そして1931年、関東軍は自ら南満州鉄道を爆破、それを中国軍の犯行と発表し満州へ侵攻します。
張作霖から政権を譲った長男の張学良は、関東軍の侵攻を国際社会に訴えるため無抵抗主義を貫き、結果、関東軍はたったの5ヶ月で満州全体を支配することになりました。
その後、関東軍は満州地域に自らの傀儡政権である満州国を設立し、影で満州国を操ることになります。

これが満州事変であり、この満州事変こそが日本と中国(中華民国)が対立していく発端、更には日本とアメリカが対立していくことにも繋がっていくのです。

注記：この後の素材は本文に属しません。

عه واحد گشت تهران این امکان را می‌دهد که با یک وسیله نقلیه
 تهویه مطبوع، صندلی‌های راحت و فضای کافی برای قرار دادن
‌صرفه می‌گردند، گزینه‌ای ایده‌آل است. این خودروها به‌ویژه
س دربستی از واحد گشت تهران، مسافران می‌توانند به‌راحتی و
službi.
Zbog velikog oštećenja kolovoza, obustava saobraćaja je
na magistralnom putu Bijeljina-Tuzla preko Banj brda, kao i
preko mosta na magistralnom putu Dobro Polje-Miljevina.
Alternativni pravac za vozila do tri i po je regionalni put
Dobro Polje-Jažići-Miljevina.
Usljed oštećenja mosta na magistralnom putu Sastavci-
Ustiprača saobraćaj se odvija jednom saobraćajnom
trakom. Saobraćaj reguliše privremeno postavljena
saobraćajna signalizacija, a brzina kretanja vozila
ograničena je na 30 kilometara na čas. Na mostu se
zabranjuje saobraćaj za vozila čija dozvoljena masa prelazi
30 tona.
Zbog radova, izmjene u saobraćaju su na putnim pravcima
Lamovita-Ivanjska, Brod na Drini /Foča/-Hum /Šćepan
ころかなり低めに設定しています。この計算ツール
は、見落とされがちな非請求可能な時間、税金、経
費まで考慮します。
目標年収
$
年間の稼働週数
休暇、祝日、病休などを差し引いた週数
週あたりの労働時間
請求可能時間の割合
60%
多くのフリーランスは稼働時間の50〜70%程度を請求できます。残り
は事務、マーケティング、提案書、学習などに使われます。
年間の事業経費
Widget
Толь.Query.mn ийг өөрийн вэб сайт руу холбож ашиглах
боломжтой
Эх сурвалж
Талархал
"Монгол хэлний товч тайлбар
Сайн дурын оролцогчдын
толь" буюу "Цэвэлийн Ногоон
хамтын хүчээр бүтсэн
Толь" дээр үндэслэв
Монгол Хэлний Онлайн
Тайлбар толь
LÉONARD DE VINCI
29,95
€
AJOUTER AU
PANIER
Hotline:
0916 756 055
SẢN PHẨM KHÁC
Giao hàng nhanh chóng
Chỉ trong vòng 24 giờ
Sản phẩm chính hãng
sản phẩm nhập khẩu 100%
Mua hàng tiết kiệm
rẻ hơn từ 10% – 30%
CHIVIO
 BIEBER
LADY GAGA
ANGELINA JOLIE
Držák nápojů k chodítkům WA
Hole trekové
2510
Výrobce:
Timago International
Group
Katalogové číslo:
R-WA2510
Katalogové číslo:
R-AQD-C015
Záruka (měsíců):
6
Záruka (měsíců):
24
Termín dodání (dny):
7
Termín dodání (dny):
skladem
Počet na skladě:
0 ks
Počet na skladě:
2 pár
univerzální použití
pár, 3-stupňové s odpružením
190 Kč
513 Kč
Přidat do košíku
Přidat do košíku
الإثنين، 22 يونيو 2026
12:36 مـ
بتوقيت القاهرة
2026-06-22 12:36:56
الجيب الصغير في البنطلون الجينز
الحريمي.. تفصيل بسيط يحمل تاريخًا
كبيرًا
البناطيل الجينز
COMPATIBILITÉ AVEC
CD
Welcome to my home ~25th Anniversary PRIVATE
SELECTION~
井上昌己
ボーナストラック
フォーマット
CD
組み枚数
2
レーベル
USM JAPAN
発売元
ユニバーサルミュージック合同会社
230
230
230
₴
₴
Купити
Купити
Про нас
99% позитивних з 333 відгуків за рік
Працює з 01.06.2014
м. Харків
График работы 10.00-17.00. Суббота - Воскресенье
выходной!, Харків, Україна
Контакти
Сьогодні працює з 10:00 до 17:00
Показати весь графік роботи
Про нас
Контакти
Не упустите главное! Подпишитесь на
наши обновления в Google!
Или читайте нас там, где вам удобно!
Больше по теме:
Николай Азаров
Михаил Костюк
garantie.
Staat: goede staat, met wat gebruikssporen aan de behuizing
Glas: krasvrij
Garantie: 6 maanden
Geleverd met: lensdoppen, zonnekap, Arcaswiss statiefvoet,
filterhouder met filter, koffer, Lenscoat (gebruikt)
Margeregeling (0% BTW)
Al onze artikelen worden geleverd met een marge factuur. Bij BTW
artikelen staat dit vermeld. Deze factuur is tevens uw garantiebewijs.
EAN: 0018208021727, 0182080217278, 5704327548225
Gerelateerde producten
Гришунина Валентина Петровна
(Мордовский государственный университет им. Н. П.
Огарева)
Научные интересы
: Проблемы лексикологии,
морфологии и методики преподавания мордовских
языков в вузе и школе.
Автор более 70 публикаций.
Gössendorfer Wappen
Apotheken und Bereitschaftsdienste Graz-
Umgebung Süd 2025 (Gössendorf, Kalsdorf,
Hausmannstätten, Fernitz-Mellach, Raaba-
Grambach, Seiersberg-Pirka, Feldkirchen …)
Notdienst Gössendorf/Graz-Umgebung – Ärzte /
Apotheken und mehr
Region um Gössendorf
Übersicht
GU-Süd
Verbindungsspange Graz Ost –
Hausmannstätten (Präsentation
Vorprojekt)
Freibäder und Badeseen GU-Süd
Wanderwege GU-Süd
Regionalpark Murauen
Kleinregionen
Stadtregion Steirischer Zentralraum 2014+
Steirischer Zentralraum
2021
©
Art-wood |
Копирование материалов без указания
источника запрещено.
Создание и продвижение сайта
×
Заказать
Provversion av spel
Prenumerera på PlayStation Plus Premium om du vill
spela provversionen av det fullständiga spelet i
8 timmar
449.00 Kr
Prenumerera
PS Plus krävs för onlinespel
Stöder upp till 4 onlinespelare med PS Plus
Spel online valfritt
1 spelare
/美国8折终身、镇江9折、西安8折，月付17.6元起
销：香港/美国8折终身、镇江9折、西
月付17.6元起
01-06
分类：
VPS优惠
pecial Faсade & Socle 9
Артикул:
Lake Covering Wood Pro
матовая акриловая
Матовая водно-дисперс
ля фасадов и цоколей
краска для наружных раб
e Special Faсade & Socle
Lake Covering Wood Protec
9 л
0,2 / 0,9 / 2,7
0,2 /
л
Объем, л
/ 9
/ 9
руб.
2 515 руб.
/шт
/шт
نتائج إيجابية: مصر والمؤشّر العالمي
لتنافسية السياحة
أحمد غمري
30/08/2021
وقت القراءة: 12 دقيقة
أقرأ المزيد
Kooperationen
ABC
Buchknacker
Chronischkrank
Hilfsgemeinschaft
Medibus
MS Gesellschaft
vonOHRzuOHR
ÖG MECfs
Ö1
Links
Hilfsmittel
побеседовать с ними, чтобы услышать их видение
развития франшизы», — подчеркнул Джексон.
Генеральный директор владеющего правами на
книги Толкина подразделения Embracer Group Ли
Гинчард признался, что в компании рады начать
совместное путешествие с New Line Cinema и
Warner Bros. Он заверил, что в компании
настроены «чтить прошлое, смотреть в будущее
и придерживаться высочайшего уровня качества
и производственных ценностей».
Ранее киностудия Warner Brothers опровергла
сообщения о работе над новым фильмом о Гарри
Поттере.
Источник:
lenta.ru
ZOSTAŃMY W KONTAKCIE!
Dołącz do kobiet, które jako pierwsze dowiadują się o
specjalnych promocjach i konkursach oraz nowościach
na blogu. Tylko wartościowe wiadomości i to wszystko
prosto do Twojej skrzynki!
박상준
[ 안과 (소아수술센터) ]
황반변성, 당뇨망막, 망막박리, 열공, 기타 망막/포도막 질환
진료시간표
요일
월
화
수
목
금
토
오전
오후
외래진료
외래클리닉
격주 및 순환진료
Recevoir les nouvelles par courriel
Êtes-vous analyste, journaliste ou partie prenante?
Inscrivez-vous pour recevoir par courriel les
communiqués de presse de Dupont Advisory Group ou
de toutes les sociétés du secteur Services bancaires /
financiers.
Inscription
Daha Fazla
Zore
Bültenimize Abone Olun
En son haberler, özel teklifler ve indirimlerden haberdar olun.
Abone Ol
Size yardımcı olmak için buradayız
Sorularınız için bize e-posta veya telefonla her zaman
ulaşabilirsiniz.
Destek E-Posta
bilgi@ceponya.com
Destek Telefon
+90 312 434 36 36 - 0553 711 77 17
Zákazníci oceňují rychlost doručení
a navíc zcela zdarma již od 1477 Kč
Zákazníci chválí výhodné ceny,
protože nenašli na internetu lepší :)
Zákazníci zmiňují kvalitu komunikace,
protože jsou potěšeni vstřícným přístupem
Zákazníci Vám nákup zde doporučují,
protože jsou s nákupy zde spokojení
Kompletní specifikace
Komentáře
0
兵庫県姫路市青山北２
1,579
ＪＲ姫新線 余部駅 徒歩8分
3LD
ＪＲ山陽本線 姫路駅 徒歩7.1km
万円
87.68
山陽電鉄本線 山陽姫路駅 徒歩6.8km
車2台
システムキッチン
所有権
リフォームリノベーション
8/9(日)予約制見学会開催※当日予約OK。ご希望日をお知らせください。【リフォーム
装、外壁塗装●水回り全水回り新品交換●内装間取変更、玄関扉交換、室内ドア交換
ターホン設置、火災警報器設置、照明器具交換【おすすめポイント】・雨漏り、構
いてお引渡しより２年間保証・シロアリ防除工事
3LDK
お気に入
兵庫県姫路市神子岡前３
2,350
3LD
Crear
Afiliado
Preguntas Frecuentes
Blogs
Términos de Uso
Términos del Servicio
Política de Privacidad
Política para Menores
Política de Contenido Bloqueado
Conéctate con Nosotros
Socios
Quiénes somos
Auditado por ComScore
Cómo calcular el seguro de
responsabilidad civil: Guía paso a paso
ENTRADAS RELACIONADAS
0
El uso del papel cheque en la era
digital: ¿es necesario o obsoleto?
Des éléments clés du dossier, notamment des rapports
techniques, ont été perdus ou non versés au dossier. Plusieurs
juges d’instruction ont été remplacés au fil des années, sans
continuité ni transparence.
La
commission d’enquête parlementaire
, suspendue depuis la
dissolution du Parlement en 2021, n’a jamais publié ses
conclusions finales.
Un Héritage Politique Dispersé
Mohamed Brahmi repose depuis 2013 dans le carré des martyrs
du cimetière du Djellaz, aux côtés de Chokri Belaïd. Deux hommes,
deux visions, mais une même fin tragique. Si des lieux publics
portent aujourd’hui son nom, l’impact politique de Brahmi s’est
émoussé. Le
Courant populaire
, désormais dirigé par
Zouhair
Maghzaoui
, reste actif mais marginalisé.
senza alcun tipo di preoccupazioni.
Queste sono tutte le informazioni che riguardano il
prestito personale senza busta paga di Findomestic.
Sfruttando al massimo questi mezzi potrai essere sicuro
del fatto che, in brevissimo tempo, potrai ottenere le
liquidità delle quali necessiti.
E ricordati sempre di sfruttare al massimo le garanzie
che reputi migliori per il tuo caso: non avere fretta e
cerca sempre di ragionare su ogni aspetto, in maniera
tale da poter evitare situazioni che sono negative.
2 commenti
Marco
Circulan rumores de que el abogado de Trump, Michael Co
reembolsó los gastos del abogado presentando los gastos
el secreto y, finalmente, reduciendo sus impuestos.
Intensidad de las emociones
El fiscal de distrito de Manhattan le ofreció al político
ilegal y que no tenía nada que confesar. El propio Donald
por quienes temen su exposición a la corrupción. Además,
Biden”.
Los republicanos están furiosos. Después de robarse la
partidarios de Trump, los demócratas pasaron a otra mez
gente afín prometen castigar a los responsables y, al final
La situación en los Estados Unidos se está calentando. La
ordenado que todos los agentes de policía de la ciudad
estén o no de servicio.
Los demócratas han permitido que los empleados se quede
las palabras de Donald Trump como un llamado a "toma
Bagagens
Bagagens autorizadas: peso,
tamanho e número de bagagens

この関東軍による満州侵攻は、当初、国際社会であまり問題になりせんでした。
それどころか中華民国すらも大きな反抗活動は起こさなかったのです。
当時の中華民国は、国民党と共産党による内戦が激化していたので、双勢力ともに日本の軍隊を相手にするのは得策ではないと考えていたようです。
他の国も、当時脅威になっていた共産主義を抑えるという名目のもと、関東軍に満州進出を黙認していました。
しかし、蒋介石が指揮いる国民党はこの問題を国際連盟に訴え、国際連盟(リットン調査団)の調査により満州国は認められないとの勧告案が議決され、賛成42票、反対1票(日本)、棄権1票(シャム)、不参加1票(チリ)という圧倒的多数で可決、結果日本は国際連盟を脱退します。(1933年)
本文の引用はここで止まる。